Research & Papers

Sliced-Regularized Optimal Transport

A new approach uses sliced OT as a reference for better transport plans.

Deep Dive

Khai Nguyen introduces Sliced-Regularized Optimal Transport (SROT), a novel regularization approach for optimal transport (OT) that diverges from the standard entropic OT (EOT) paradigm. While EOT regularizes the transport plan toward an independent coupling, SROT instead uses a smoothened sliced OT (SOT) plan as a reference. This is the first method to leverage a version of SOT in this way, providing a formal definition, dual formulation, and a post-Bayesian interpretation. Nguyen also develops a Sinkhorn-style algorithm that retains EOT's scalability while yielding more accurate approximations of the exact OT plan under the same regularization level.
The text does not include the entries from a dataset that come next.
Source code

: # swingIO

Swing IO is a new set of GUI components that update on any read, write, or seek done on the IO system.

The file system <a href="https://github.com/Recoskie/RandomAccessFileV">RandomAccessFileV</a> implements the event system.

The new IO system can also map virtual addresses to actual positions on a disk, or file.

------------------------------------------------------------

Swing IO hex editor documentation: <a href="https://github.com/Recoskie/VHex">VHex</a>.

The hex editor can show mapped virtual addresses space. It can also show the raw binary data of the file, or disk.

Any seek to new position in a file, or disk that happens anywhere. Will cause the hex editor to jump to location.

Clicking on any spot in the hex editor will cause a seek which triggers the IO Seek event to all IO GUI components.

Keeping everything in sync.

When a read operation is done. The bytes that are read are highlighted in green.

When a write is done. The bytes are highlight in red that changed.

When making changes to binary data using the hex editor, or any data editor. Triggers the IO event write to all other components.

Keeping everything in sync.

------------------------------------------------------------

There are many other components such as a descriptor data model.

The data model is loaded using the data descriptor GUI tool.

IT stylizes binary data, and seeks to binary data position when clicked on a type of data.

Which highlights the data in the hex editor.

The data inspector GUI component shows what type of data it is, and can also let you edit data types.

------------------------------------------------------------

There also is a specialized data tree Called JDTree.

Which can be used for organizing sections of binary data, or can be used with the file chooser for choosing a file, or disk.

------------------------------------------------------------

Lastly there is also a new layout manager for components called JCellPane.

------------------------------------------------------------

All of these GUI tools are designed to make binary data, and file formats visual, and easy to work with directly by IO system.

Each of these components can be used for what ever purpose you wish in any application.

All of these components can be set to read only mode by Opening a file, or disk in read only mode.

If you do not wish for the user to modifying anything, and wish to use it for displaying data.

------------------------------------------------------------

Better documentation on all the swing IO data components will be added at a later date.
Experimental validation on synthetic datasets and color transfer tasks shows SROT outperforms both EOT and SOT in approximating exact OT. The resulting transport plan improves upon the reference SOT plan itself. Additionally, the SROT divergence is introduced, with analysis of its topological and computational properties. Further experiments on gradient flows highlight additional advantages, suggesting SROT could become a new standard for tasks requiring precise transport, such as domain adaptation or image generation.

Key Points
  • SROT uses a smoothened sliced OT plan as a reference instead of an independent coupling, improving accuracy.
  • A Sinkhorn-style algorithm is provided, maintaining scalability comparable to entropic OT.
  • Outperforms both EOT and SOT in synthetic tests, color transfer, and gradient flow experiments.

Why It Matters

SROT offers a more accurate, scalable alternative to entropic OT, potentially improving ML tasks like domain adaptation and image generation.